• BRANO:

CONTRO IL TERRORISMO DEL GREENWASHING

26 Apr, 2021 | Analisi e commenti

I media si appassionano al tema del “populismo ecologico”. Sergio Vazzoler, partner Amapola ed esperto di comunicazione ambientale, mette in guarda dal rischio di confondere opportunismo e scarsa dimestichezza con la sostenibilità.

Il titolo di questo intervento vuole essere naturalmente una provocazione: che si parli sempre di più di greenwashing e se ne denuncino le pratiche è cosa buona e giusta. L’obiezione che mi sento di muovere al sistema dell’informazione e al metodo – se così si può chiamare… – con cui si approccia a questa tematica, è la progressiva banalizzazione e semplificazione della cultura della sostenibilità. Mi spiego meglio: il problema di molti media è dare spazio alle riflessioni sul “populismo ecologico” senza andare veramente a sviscerare il problema e uniformando, per intenti e mezzi, tutte le imprese che praticano greenwashing. La realtà, però, è ben diversa. Accanto a chi, con artificio, dolo quasi, si vuole presentare per ciò che non è, c’è tutto un tessuto di aziende che peccano non tanto per intenzione premeditata ma per mancanza di strumenti culturali e consapevolezza nel campo della sostenibilità. Ed è qui che i comunicatori della sostenibilità devono concentrare la loro azione.

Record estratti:
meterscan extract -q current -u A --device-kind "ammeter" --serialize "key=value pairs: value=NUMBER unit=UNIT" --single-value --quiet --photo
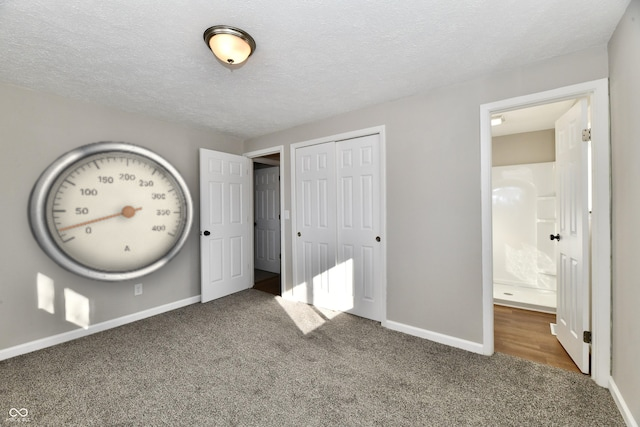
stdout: value=20 unit=A
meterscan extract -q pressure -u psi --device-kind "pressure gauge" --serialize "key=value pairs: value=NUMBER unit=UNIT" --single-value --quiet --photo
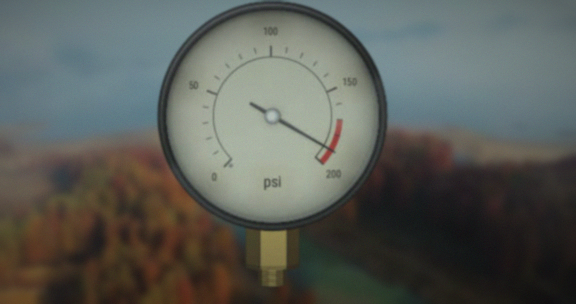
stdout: value=190 unit=psi
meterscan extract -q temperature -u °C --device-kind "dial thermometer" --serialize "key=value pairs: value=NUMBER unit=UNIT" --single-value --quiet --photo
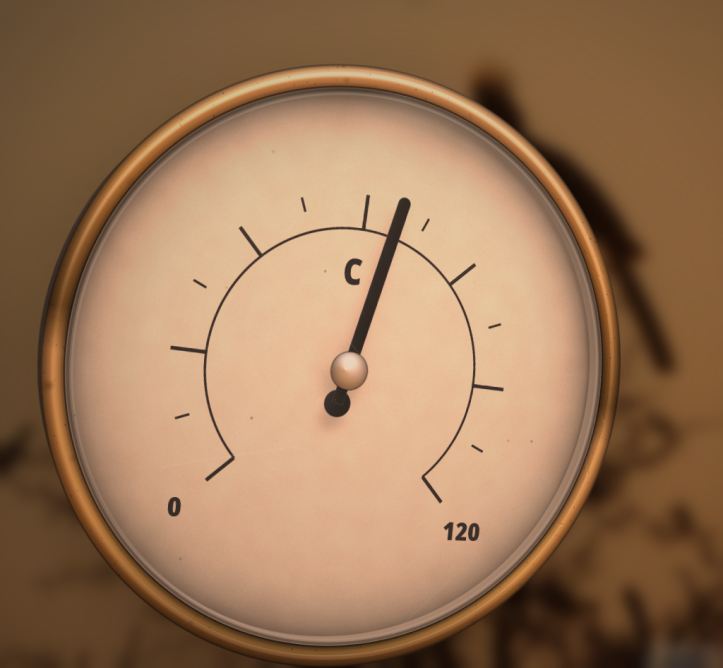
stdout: value=65 unit=°C
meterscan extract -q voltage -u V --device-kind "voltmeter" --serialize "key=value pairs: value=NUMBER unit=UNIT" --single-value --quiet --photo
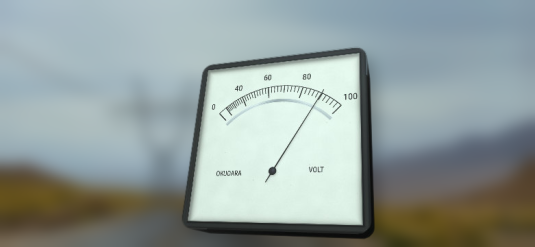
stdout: value=90 unit=V
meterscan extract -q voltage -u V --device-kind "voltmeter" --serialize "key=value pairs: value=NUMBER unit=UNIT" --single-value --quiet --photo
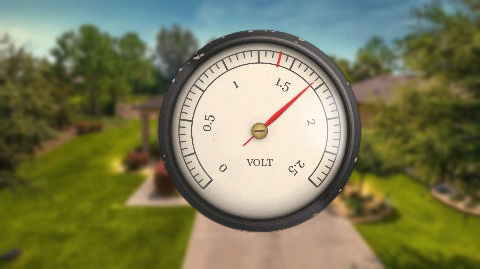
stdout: value=1.7 unit=V
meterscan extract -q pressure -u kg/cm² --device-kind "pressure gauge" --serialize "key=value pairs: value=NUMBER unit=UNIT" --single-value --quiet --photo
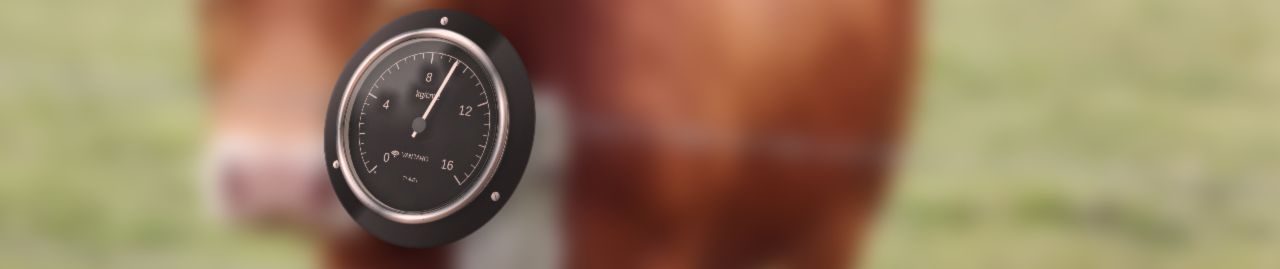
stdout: value=9.5 unit=kg/cm²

• ELENCO DEI COMPITI:
a - Stabilire se ciascuna delle seguenti affermazioni concorda con il brano, rispondendo sì o no e citando testualmente le parole del brano che lo determinano. (i) Denunciare le pratiche di greenwashing è considerato un bene. (ii) Tutte le imprese che praticano greenwashing agiscono con intenzione premeditata. (iii) Sergio Vazzoler è partner di Amapola.
b - Trascrivere il brano dalle parole "CONTRO IL TERRORISMO" fino alle parole "con la sostenibilità.", queste comprese.
Per rispondere ci si basa esclusivamente sul brano.

• SOLUZIONI IN ORDINE:
a -
(i) Sì: "che si parli sempre di più di greenwashing e se ne denuncino le pratiche è cosa buona e giusta".
(ii) No: "c’è tutto un tessuto di aziende che peccano non tanto per intenzione premeditata ma per mancanza di strumenti culturali e consapevolezza nel campo della sostenibilità".
(iii) Sì: "Sergio Vazzoler, partner Amapola ed esperto di comunicazione ambientale".

b -
CONTRO IL TERRORISMO DEL GREENWASHING

26 Apr, 2021 | Analisi e commenti

I media si appassionano al tema del “populismo ecologico”. Sergio Vazzoler, partner Amapola ed esperto di comunicazione ambientale, mette in guarda dal rischio di confondere opportunismo e scarsa dimestichezza con la sostenibilità.